While the perpetrators of sexual harassment are the most obvious target for a legal claim, employers could be found liable in cases where an employee is sexually harassed at a work event. In such cases, the Court will often look at what policies and other safeguards (or lack thereof) the employer had in place to prevent sexual harassment in the workplace. There is an added element of risk when an employer holds an event for employees to let off steam and throws alcohol into the mix.
Those in charge of planning their office Christmas party are therefore understandably nervous right now and we are already speaking with employers keen to best safeguard their events from any inappropriate behaviour.
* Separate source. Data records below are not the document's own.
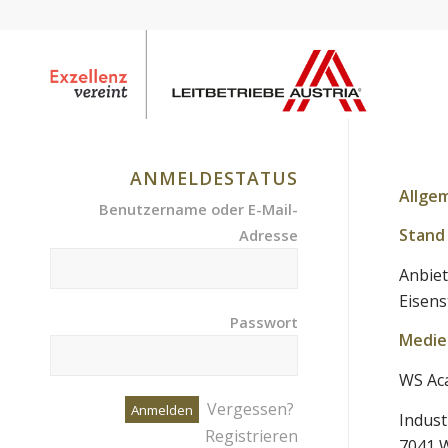
ANMELDESTATUS
Allge
Benutzername oder E-Mail-
Stand 
Adresse
Anbiet
Eisens
Passwort
Medie
WS Ac
Vergessen?
Indust
Registrieren
7041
Employers want to ensure that their employees enjoy themselves at the end-of-year function, but that they do so safely and respectfully.
Recently, we have seen employers taking the step of nominating a staff member as a “wellbeing officer” to ensure that employees do not over-indulge with alcoholic drinks and that employees’ behaviour does not cross the line. This is not about nominating someone to be “the fun police”, but to ensure employees don’t do something that they may later regret, and that they get home safely.
In addition to this, we encourage employers to review their workplace policies prior to their Christmas party and to remind employees of the expectations around their behaviour and treatment of colleagues before the drinks begin to flow. Ultimately, it’s about creating the right culture in your workplace and understanding the same behavioural standards that apply in the office remain in place at work events.